* **EXERCISE OBJECTIVE**
Rewrite the material with "Kabar" switched to "Berita" everywhere it occurs, keeping every other character the same.
*** RECORDED DATA ***
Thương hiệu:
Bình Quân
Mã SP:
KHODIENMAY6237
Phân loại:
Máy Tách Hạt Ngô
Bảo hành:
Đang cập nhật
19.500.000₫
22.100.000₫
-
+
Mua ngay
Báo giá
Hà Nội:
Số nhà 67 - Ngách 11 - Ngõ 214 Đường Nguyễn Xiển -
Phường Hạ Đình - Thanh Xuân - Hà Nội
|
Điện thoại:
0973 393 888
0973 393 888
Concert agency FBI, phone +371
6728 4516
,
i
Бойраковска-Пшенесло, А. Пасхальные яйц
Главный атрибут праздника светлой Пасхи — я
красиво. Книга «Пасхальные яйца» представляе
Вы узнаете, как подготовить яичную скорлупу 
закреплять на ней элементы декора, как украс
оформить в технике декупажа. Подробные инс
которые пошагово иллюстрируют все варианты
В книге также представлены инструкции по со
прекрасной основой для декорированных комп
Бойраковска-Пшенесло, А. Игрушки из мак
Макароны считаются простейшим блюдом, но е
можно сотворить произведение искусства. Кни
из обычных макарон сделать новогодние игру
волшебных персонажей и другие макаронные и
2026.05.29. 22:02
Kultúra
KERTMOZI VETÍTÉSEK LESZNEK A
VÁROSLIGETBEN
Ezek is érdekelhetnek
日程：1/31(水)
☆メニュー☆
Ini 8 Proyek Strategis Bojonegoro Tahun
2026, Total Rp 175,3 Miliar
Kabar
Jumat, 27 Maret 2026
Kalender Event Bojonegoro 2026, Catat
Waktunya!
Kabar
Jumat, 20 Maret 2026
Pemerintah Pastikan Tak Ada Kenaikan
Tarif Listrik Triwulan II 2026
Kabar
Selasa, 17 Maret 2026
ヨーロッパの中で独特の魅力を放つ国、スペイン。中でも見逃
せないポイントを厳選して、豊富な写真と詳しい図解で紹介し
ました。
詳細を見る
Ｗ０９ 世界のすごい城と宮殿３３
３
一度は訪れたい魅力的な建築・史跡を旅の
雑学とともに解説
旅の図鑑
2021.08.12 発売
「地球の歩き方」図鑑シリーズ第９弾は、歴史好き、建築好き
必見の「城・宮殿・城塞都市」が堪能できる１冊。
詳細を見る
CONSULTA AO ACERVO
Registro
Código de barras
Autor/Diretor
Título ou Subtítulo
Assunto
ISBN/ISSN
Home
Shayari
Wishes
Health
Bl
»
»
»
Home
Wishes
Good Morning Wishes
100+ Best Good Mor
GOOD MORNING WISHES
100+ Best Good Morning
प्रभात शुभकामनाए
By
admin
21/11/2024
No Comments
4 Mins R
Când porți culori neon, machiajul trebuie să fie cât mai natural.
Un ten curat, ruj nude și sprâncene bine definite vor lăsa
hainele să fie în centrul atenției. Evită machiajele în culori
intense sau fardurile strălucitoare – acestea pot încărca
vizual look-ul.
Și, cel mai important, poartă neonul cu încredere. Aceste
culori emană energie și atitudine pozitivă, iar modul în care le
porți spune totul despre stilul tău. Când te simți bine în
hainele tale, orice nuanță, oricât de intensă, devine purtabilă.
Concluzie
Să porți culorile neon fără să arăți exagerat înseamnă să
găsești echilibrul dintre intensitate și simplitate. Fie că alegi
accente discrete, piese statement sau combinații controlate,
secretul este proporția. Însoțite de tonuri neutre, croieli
*** End of RECORDED DATA ***
* **WRITTEN ANSWER**
Thương hiệu:
Bình Quân
Mã SP:
KHODIENMAY6237
Phân loại:
Máy Tách Hạt Ngô
Bảo hành:
Đang cập nhật
19.500.000₫
22.100.000₫
-
+
Mua ngay
Báo giá
Hà Nội:
Số nhà 67 - Ngách 11 - Ngõ 214 Đường Nguyễn Xiển -
Phường Hạ Đình - Thanh Xuân - Hà Nội
|
Điện thoại:
0973 393 888
0973 393 888
Concert agency FBI, phone +371
6728 4516
,
i
Бойраковска-Пшенесло, А. Пасхальные яйц
Главный атрибут праздника светлой Пасхи — я
красиво. Книга «Пасхальные яйца» представляе
Вы узнаете, как подготовить яичную скорлупу 
закреплять на ней элементы декора, как украс
оформить в технике декупажа. Подробные инс
которые пошагово иллюстрируют все варианты
В книге также представлены инструкции по со
прекрасной основой для декорированных комп
Бойраковска-Пшенесло, А. Игрушки из мак
Макароны считаются простейшим блюдом, но е
можно сотворить произведение искусства. Кни
из обычных макарон сделать новогодние игру
волшебных персонажей и другие макаронные и
2026.05.29. 22:02
Kultúra
KERTMOZI VETÍTÉSEK LESZNEK A
VÁROSLIGETBEN
Ezek is érdekelhetnek
日程：1/31(水)
☆メニュー☆
Ini 8 Proyek Strategis Bojonegoro Tahun
2026, Total Rp 175,3 Miliar
Berita
Jumat, 27 Maret 2026
Kalender Event Bojonegoro 2026, Catat
Waktunya!
Berita
Jumat, 20 Maret 2026
Pemerintah Pastikan Tak Ada Kenaikan
Tarif Listrik Triwulan II 2026
Berita
Selasa, 17 Maret 2026
ヨーロッパの中で独特の魅力を放つ国、スペイン。中でも見逃
せないポイントを厳選して、豊富な写真と詳しい図解で紹介し
ました。
詳細を見る
Ｗ０９ 世界のすごい城と宮殿３３
３
一度は訪れたい魅力的な建築・史跡を旅の
雑学とともに解説
旅の図鑑
2021.08.12 発売
「地球の歩き方」図鑑シリーズ第９弾は、歴史好き、建築好き
必見の「城・宮殿・城塞都市」が堪能できる１冊。
詳細を見る
CONSULTA AO ACERVO
Registro
Código de barras
Autor/Diretor
Título ou Subtítulo
Assunto
ISBN/ISSN
Home
Shayari
Wishes
Health
Bl
»
»
»
Home
Wishes
Good Morning Wishes
100+ Best Good Mor
GOOD MORNING WISHES
100+ Best Good Morning
प्रभात शुभकामनाए
By
admin
21/11/2024
No Comments
4 Mins R
Când porți culori neon, machiajul trebuie să fie cât mai natural.
Un ten curat, ruj nude și sprâncene bine definite vor lăsa
hainele să fie în centrul atenției. Evită machiajele în culori
intense sau fardurile strălucitoare – acestea pot încărca
vizual look-ul.
Și, cel mai important, poartă neonul cu încredere. Aceste
culori emană energie și atitudine pozitivă, iar modul în care le
porți spune totul despre stilul tău. Când te simți bine în
hainele tale, orice nuanță, oricât de intensă, devine purtabilă.
Concluzie
Să porți culorile neon fără să arăți exagerat înseamnă să
găsești echilibrul dintre intensitate și simplitate. Fie că alegi
accente discrete, piese statement sau combinații controlate,
secretul este proporția. Însoțite de tonuri neutre, croieli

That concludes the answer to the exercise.